→ **Esercizi**
(a) Quali aggettivi del brano proposto si riferiscono a un continente o a un punto cardinale? Elencali tutti.
(b) Secondo il brano proposto, in quale periodo era assai popolare l'immagine di una grecità proto-liberista?
(c) Riscrivi il brano proposto tra "Nel capitolo successivo" e "al dispotismo orientale.", inclusi, cambiando "sistema-mondo" in "sistema globale".
::: Brano proposto :::
Nel capitolo successivo viene sollevata l’annosa questione della “grecità” dei Macedoni, che pone in evidenza l’esperienza personale dell’individuo nella definizione dell’identità culturale e, nella fattispecie, il senso di appartenenza di certa aristocrazia macedone alla cultura ellenica. In questa sezione emerge l’estensione del sistema-mondo europeo e asiatico dell’epoca, profondamente interconnesso e privo dei contrasti culturali individuati dalla critica nei secoli scorsi. La revisione di questa lettura ad oggi obsoleta prosegue nel capitolo relativo all’età ellenistica, in cui si condanna l’immagine, assai popolare tra diciannovesimo e ventesimo secolo, di una grecità proto-liberista lanciata in una giusta opera di colonizzazione in un mondo subordinato al dispotismo orientale.
::: Dati da esaminare :::
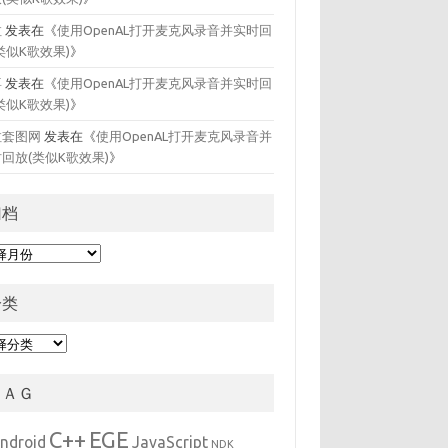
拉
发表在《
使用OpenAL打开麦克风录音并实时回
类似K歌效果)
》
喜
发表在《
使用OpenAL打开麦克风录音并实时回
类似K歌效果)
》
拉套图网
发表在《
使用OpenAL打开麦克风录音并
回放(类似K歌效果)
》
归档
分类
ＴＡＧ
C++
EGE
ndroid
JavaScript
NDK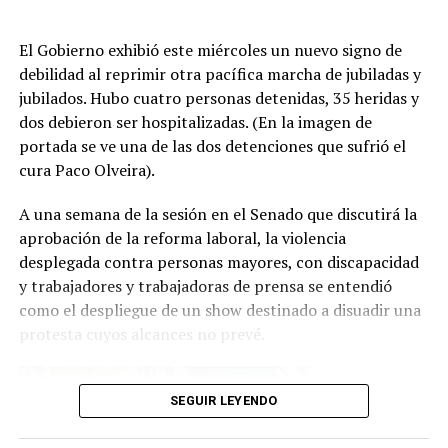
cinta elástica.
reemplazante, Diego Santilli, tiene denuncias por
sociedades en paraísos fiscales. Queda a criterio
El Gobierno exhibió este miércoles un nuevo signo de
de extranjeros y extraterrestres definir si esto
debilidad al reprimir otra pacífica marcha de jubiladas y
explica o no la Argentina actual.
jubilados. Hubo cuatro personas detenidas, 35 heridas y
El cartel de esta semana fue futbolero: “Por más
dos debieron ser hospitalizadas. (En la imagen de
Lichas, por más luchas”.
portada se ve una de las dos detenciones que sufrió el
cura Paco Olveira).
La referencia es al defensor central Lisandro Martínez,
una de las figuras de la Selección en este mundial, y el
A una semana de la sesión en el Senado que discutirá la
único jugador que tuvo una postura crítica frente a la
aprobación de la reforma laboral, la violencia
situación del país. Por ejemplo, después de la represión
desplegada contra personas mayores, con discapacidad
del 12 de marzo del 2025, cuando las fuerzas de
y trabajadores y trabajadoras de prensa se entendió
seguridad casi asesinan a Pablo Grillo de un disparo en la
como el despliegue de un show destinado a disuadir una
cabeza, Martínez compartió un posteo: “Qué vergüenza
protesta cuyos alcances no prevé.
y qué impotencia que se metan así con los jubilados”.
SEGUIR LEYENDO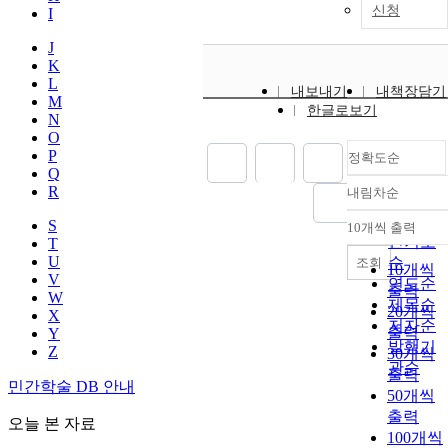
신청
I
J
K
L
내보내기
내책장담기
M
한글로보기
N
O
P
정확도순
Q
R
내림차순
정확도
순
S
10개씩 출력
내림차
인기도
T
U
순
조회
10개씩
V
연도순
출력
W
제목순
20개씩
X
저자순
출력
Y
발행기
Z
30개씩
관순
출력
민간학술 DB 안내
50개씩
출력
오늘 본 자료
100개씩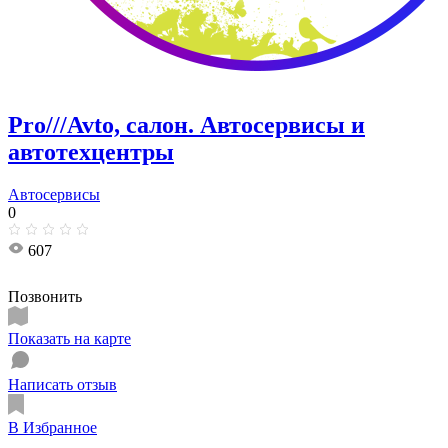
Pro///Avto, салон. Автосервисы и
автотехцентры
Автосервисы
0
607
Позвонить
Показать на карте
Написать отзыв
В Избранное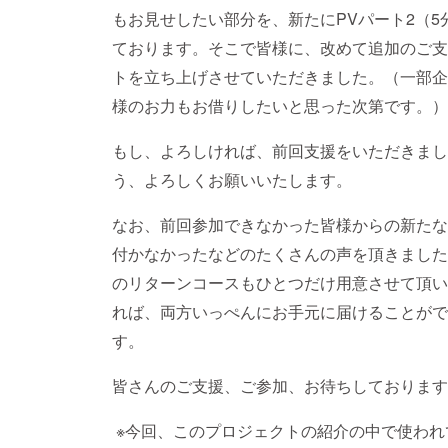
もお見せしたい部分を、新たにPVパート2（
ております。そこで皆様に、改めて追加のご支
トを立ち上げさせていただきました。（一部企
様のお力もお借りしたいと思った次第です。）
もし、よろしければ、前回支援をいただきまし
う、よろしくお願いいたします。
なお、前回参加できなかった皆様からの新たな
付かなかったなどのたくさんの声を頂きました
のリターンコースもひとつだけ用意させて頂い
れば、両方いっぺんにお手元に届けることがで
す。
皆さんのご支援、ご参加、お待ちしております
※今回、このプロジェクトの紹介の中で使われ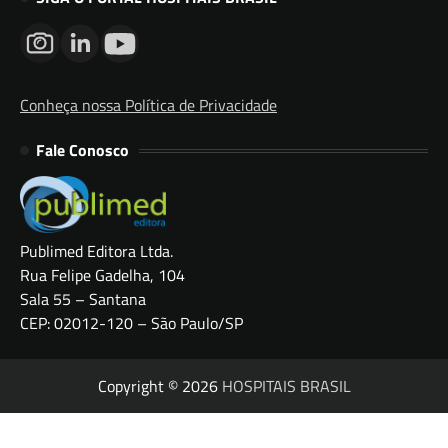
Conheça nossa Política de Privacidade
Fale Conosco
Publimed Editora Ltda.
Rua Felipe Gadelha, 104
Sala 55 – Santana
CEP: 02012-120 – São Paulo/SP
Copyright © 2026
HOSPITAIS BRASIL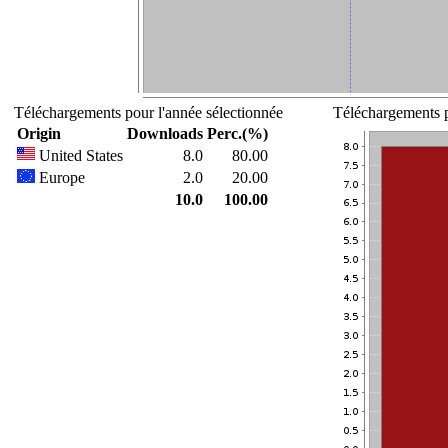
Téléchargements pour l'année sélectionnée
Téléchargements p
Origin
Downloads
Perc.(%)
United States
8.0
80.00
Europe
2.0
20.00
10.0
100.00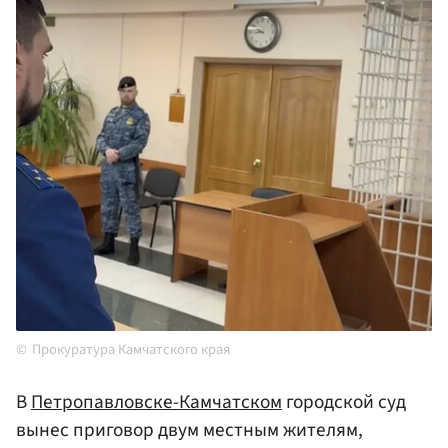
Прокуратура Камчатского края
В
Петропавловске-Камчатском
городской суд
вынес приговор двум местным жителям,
:::
::: Dati da esaminare :::
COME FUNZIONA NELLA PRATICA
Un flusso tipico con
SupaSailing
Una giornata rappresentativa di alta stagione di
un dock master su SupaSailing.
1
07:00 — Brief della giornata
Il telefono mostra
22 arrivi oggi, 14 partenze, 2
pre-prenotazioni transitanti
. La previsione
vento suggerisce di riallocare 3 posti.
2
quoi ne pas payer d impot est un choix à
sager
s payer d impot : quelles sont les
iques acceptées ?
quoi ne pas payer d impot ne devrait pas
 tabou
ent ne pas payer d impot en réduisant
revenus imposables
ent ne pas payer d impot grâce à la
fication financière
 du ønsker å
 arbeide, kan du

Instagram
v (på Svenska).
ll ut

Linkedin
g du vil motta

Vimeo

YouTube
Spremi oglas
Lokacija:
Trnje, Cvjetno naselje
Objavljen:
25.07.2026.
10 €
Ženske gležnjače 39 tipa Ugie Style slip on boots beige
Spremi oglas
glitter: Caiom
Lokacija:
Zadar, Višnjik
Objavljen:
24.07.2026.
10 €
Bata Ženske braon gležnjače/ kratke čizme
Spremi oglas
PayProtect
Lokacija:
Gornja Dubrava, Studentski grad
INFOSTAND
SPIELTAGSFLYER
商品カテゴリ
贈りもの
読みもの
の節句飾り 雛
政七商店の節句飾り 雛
:::
::: Dati da esaminare :::
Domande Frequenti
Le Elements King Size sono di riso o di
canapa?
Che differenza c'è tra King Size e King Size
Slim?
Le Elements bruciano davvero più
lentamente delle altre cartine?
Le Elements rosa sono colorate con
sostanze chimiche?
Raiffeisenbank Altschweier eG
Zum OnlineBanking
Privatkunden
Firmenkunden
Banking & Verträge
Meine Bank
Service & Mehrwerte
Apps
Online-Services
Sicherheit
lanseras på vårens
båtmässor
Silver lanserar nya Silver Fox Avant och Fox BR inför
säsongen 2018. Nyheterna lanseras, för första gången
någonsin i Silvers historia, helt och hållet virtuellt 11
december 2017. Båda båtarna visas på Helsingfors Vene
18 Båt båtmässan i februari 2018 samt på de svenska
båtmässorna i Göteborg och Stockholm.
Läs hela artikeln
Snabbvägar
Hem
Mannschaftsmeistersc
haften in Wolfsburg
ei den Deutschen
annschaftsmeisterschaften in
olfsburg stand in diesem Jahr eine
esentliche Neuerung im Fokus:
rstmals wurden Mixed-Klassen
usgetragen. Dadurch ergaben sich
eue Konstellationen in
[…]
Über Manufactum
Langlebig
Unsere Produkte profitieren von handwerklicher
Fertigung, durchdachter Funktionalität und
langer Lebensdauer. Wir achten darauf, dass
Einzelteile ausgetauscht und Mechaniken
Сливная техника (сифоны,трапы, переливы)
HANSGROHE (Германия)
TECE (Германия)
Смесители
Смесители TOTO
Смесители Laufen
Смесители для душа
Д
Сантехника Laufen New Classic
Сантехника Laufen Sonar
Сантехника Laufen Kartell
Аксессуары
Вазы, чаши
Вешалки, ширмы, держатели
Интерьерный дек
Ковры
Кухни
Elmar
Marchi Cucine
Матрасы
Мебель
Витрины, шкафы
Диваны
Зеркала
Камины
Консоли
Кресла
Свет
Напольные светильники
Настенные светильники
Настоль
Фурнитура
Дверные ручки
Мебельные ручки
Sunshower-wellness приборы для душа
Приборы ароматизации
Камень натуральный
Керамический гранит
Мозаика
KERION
:::
→ **Soluzioni**
(a) europeo, asiatico, orientale

(b) Tra diciannovesimo e ventesimo secolo.

(c)
Nel capitolo successivo viene sollevata l’annosa questione della “grecità” dei Macedoni, che pone in evidenza l’esperienza personale dell’individuo nella definizione dell’identità culturale e, nella fattispecie, il senso di appartenenza di certa aristocrazia macedone alla cultura ellenica. In questa sezione emerge l’estensione del sistema globale europeo e asiatico dell’epoca, profondamente interconnesso e privo dei contrasti culturali individuati dalla critica nei secoli scorsi. La revisione di questa lettura ad oggi obsoleta prosegue nel capitolo relativo all’età ellenistica, in cui si condanna l’immagine, assai popolare tra diciannovesimo e ventesimo secolo, di una grecità proto-liberista lanciata in una giusta opera di colonizzazione in un mondo subordinato al dispotismo orientale.